Assim como na vida offline, as pessoas não gostam de enviar e receber informações de e para pessoas aleatórias; seu relacionamento com essas pessoas é crucial. As coisas que você diz às pessoas que encontra na rua serão diferentes das coisas que você diz às pessoas conhecidas em sua própria casa. Por outro lado, seu interesse pelo que estranhos têm a dizer será diferente do seu interesse pelo que seus amigos podem lhe dizer.

Os tipos de relacionamento que as pessoas vivenciam não são simplesmente divididos entre amigos e estranhos; eles são múltiplos e impossíveis de rotular com total precisão. A rigor, nenhum relacionamento específico é formado entre dois pares de pessoas porque invariavelmente entram em jogo nuances. Você pode ser colega de escritório de Tim e Joe, mas gosta um pouco mais de Joe porque ele o convida para almoçar.

Os relacionamentos também não são perfeitamente simétricos. Embora você pense calorosamente em Joe, ele pode pensar que você é um idiota e só pede que você se junte a ele porque está interessado em sua irmã. Conseqüentemente, qualquer rótulo e suposição de simetria que você atribuir a um determinado relacionamento constituirá, na melhor das hipóteses, uma aproximação.

No entanto, as aproximações são úteis quando se tenta identificar o tipo de relações que uma determinada rede social deve ou facilita, porque os próprios indivíduos mapeiam as suas relações para grupos aproximados. E apesar dos esforços dos designers para diversificar os tipos de relacionamentos que prosperam nas suas redes, os consumidores tendem a ver cada rede social como adequada principalmente para apenas um dos seus grupos.

Entendendo que um grupo é simplesmente um conjunto de pessoas que partilham a mesma relação aproximada entre si, podemos identificar uma série de tais grupos que podem ser facilitados pelas redes sociais.  Em um nível elevado, existem grandes grupos de pessoas que você conheceu e pessoas com quem você simplesmente se comunicou. Também existem pessoas que você admira e pessoas que deseja impressionar.

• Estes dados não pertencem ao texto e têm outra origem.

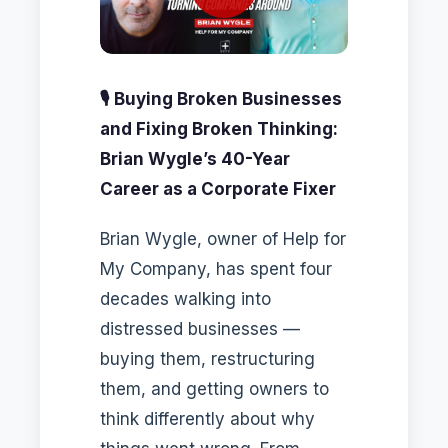
🎙️ Buying Broken Businesses
and Fixing Broken Thinking:
Brian Wygle’s 40-Year
Career as a Corporate Fixer
Brian Wygle, owner of Help for
My Company, has spent four
decades walking into
distressed businesses —
buying them, restructuring
them, and getting owners to
think differently about why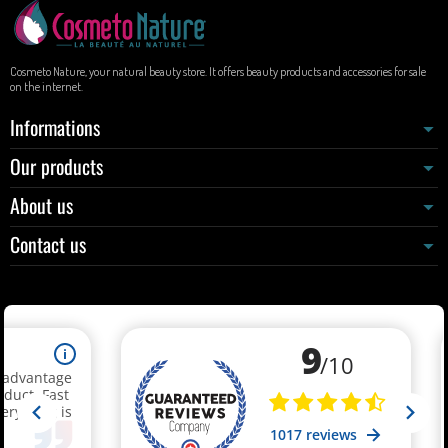
Cosmeto Nature, your natural beauty store. It offers beauty products and accessories for sale
on the internet.
Informations
Our products
About us
Contact us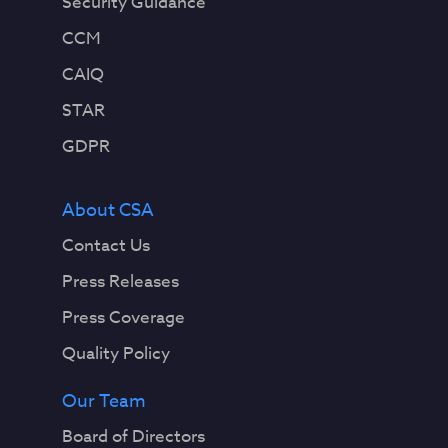
Security Guidance
CCM
CAIQ
STAR
GDPR
About CSA
Contact Us
Press Releases
Press Coverage
Quality Policy
Our Team
Board of Directors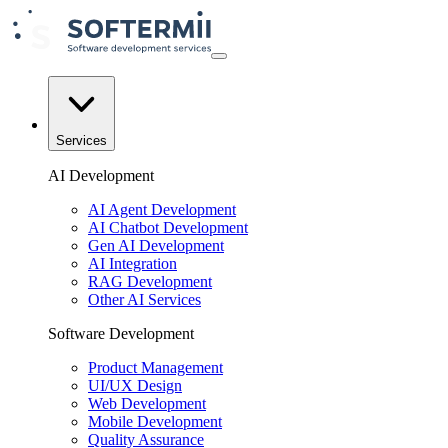
Services
AI Development
AI Agent Development
AI Chatbot Development
Gen AI Development
AI Integration
RAG Development
Other AI Services
Software Development
Product Management
UI/UX Design
Web Development
Mobile Development
Quality Assurance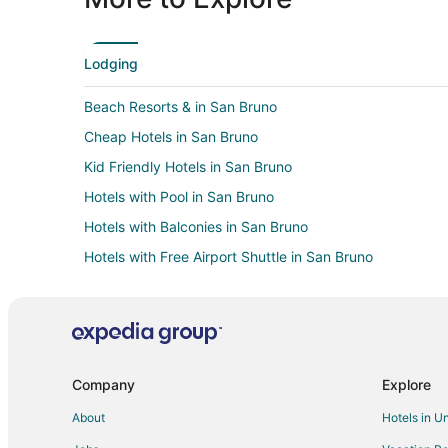
Lodging
Beach Resorts & in San Bruno
Cheap Hotels in San Bruno
Kid Friendly Hotels in San Bruno
Hotels with Pool in San Bruno
Hotels with Balconies in San Bruno
Hotels with Free Airport Shuttle in San Bruno
Hotels with Hot Tubs in San Bruno
Hotels with Restaurants in San Bruno
Romantic Getaways & Hotels in San Bruno
Beach Resorts & in Burlingame
Company
Explore
Cheap Hotels in Burlingame
About
Hotels in U
Historic Hotels in Burlingame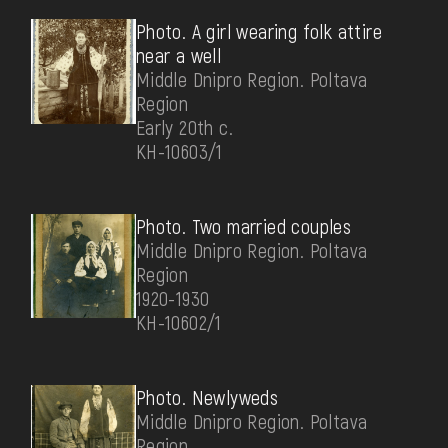
Photo. A girl wearing folk attire
near a well
Middle Dnipro Region. Poltava
Region
Early 20th c.
КН-10603/1
Photo. Two married couples
Middle Dnipro Region. Poltava
Region
1920-1930
КН-10602/1
Photo. Newlyweds
Middle Dnipro Region. Poltava
Region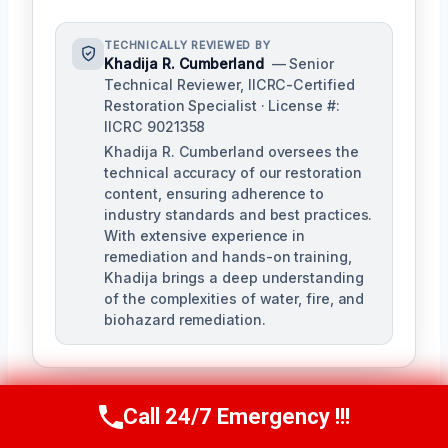
TECHNICALLY REVIEWED BY
Khadija R. Cumberland
— Senior
Technical Reviewer, IICRC-Certified
Restoration Specialist · License #:
IICRC 9021358
Khadija R. Cumberland oversees the
technical accuracy of our restoration
content, ensuring adherence to
industry standards and best practices.
With extensive experience in
remediation and hands-on training,
Khadija brings a deep understanding
of the complexities of water, fire, and
biohazard remediation.
Call 24/7 Emergency !!!
Call Us Now
(321) 359-8276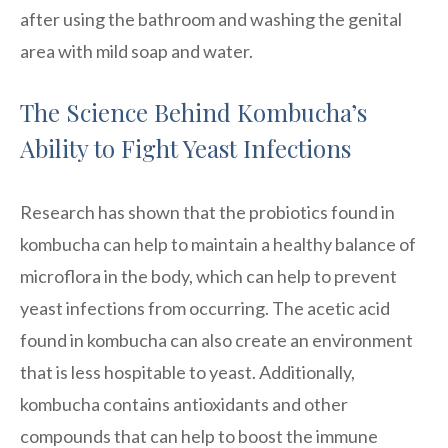
after using the bathroom and washing the genital
area with mild soap and water.
The Science Behind Kombucha’s
Ability to Fight Yeast Infections
Research has shown that the probiotics found in
kombucha can help to maintain a healthy balance of
microflora in the body, which can help to prevent
yeast infections from occurring. The acetic acid
found in kombucha can also create an environment
that is less hospitable to yeast. Additionally,
kombucha contains antioxidants and other
compounds that can help to boost the immune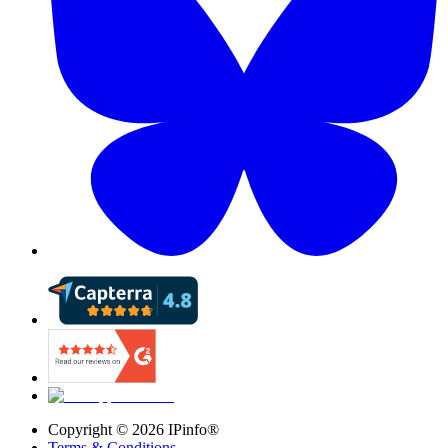
Copyright ©
2026
IPinfo®
Terms & Conditions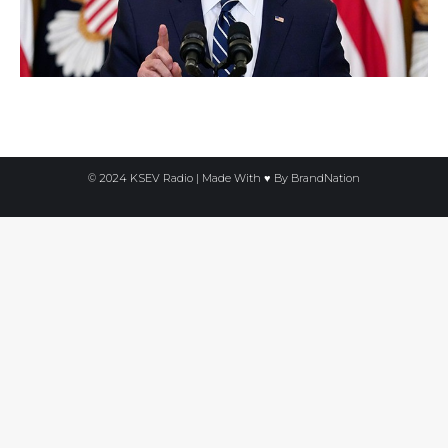
© 2024 KSEV Radio | Made With ♥ By
BrandNation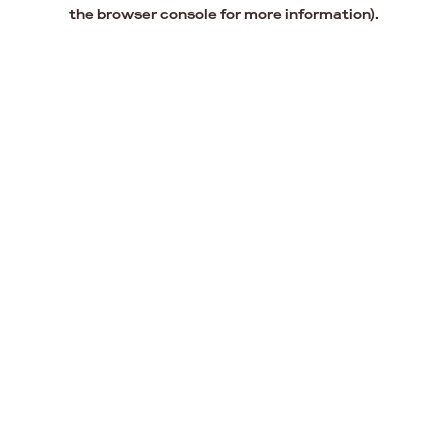
the browser console for more information).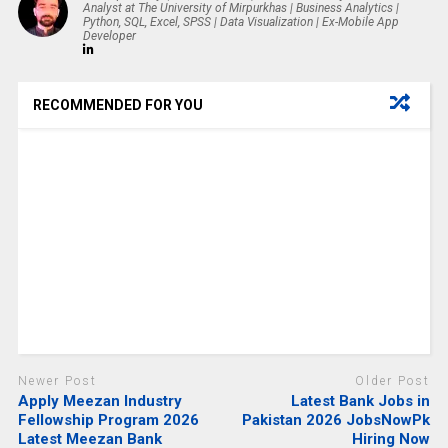
Analyst at The University of Mirpurkhas | Business Analytics |
Python, SQL, Excel, SPSS | Data Visualization | Ex-Mobile App
Developer
RECOMMENDED FOR YOU
Newer Post
Older Post
Apply Meezan Industry
Latest Bank Jobs in
Fellowship Program 2026
Pakistan 2026 JobsNowPk
Latest Meezan Bank
Hiring Now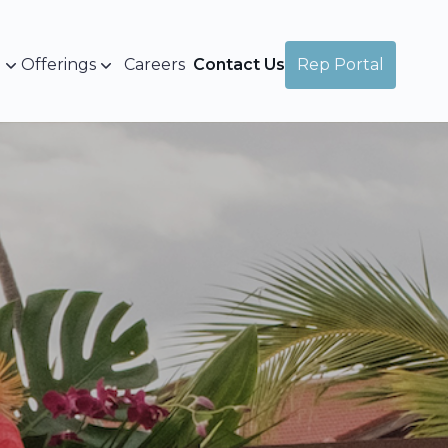
a
Offerings
Careers
Contact Us
Rep Portal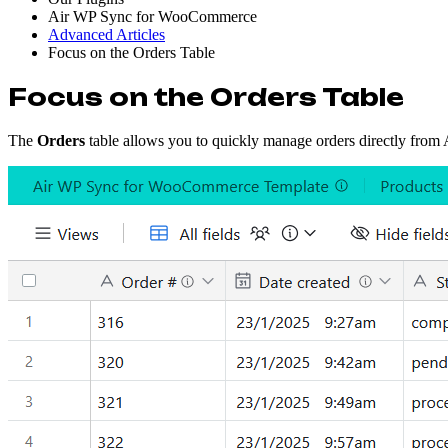
Air WP Sync for WooCommerce
Advanced Articles
Focus on the Orders Table
Focus on the Orders Table
The
Orders
table allows you to quickly manage orders directly from Ai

Mais especificamente, há conhecidos de faculdades, empresas e organizações. Existem colegas em seu setor e colaboradores em seus projetos específicos. Existem amigos próximos que você vê semanalmente, bem como velhos amigos do ensino médio que você vê uma vez por ano. Existem familiares e companheiros de equipe. E há pessoas que você pode ou nunca ter conhecido, mas que compartilham os mesmos interesses que você.

Qualquer que seja o grupo e por mais específico que seja, ele precisa ter membros suficientes que considerem o grupo importante e que desejem melhores maneiras de compartilhar informações entre si para garantir uma rede dedicada. E a sua importância muitas vezes está ligada ao tamanho do grupo e à sua predominância na vida dos membros. O Facebook inicialmente decolou entre estudantes universitários (e depois do ensino médio) porque intensificou os já intensos relacionamentos que existiam nas comunidades acadêmicas. Da mesma forma, o Twitter e o LinkedIn prosperaram inicialmente ao reforçar relacionamentos profissionalmente importantes no cenário tecnológico centrado no Vale do Silício.

Além disso, quando alguém encontra uma nova rede, é importante que consiga identificar quais dos seus relacionamentos isso facilitará e como se beneficiará com isso. Caso contrário, são apresentados comunicações equivalentes a um martelo sem prego; eles não saberão o que fazer com a rede social e isso parecerá inútil. Da mesma forma, se você sinalizar que a rede se destina a um tipo específico de relacionamento que eles não têm, não desejam ou com os quais não se importam - ou se eles sentirem que não têm uma necessidade de comunicação não atendida para esse relacionamento - eles não se sentirão compelidos a participar.